Suara.com - Program Bantuan Sosial Tunai (BST) tahap akhir di Kabupaten Bekasi, Jawa Barat, hampir selesai. BST telah tersalurkan kepada sebanyak 97 persen lebih Keluarga Penerima Manfaat (KPM).
Kepala Kantor Pos Cikarang, Jajat Sudrajat mengatakan, tingginya prosentase penyaluran BST tidak lepas dari sinergi yang baik antar pihak terkait, khususnya antara PT Pos dengan aparat lainnya.
Dari target sasaran 30.778 KPM, sampai Selasa (4/5/2021), BST sudah tersalurkan kepada 29.848 KPM BST dengan tepat waktu dan tepat jumlah.

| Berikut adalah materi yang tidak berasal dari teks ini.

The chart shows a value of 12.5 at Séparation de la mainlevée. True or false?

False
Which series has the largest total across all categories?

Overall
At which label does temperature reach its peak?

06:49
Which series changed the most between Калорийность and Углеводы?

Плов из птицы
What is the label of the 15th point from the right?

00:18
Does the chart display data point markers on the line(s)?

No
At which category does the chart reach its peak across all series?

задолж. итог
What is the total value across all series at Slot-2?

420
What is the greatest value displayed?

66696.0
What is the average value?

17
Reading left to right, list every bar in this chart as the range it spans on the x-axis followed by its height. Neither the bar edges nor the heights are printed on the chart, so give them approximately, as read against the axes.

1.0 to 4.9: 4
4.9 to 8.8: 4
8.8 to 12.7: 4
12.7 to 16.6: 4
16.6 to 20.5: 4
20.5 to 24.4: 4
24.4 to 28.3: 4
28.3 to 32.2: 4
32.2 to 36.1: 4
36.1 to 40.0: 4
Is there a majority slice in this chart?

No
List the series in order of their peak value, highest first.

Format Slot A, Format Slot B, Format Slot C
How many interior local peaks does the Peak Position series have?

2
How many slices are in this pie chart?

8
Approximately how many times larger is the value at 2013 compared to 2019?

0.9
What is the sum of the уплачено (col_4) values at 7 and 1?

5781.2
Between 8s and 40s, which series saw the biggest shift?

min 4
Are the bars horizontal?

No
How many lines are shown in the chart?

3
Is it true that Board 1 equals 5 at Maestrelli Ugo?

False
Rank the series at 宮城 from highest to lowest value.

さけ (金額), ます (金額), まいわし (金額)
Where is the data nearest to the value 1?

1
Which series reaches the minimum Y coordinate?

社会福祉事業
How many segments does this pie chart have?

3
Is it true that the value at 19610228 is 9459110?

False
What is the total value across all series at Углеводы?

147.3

"Sisanya 930 KPM tengah dicari keberadaannya, karena ada yang sudah pindah rumah dan harus ditelusuri sebelum akhirnya dananya dikembalikan ke negara," ujar Jajat Sudrajat, saat didatangi di kantornya, Selasa (4/5/2021).
BST adalah bantuan sosial khusus untuk mengurangi dampak pandemi Covid-19. BST menjangkau 10 juta KPM dengan indeks Rp300 ribu/KPM yang disalurkan sampai dengan April 2021.
Jajat mengakui, bahwa ada beberapa kendala yang kerap ditemui dalam proses penyaluran BST. Salah satunya adalah keberadaan data yang tidak valid. Banyak alamat penerima yang tidak sama dengan yang tertera dalam Nomor Induk Kependudukan (NIK).
"Ketika disambangi alamatnya, tahu-tahu orangnya sudah pindah rumah. Maklum, banyak juga yang kondisinya bukan rumah pribadi melainkan ngontrak," ujar Jajat.
Untuk membantu paripurnanya proses penyaluran, pegawai kantor pos menjalin komunikasi intensif dengan pengurus warga setempat seperti RT, RW, atau kepala desa/lurah.
Sehingga kalau ada warga yang pindah, dapat diketahui jejaknya dan disampaikan haknya. "Kalau tidak ditemukan juga, ya bantuan jadi harus dikembalikan ke negara atau return," ujar Jajat.
Ketua RW 05 Desa Waluya, Kecamatan Cikarang Utara, Kabupaten Bekasi, Ati Hayati membenarkan adanya data tidak valid dalam proses penyaluran BST. Selain alamat yang sudah kadaluwarsa karena penghuni rumah telah berganti, kesulitan lain adalah adanya dobel bantuan.
Ati mengaku, sering menerima protes dan aduan dari masyarakat yang merasa berhak tetapi tidak mendapat bantuan.
"Makanya saya dan seluruh pimpinan masyarakat di RW 05, juga di seluruh Kelurahan Waluya ini, bahu membahu supaya kalau ada data yang dobel atau sudah tidak sesuai, bisa diperbaiki kembali dan masuk dalam Data Terpadu Kesejahteraan Sosial terbaru," ujar Ati.
Jajat mengatakan, mekanisme distribusi BST di lapangan ada tiga jenis. Pertama, KPM bisa langsung mendatangi kantor pos terdekat. Kedua, melalui komunitas RT atau RW dan dengan cara mendatangi secara langsung atau door to door.
"KPM yang didatangi door to door biasanya bagi lanjut usia atau para penyandang disabilitas," imbuh Jajat.
Yati Mulyati, salah seorang lansia penerima manfaat di RW 05 Desa Waluya mengaku selalu rutin didatangi petugas Kantor Pos terdekat untuk menerima BST sebesar Rp300 ribu setiap bulan.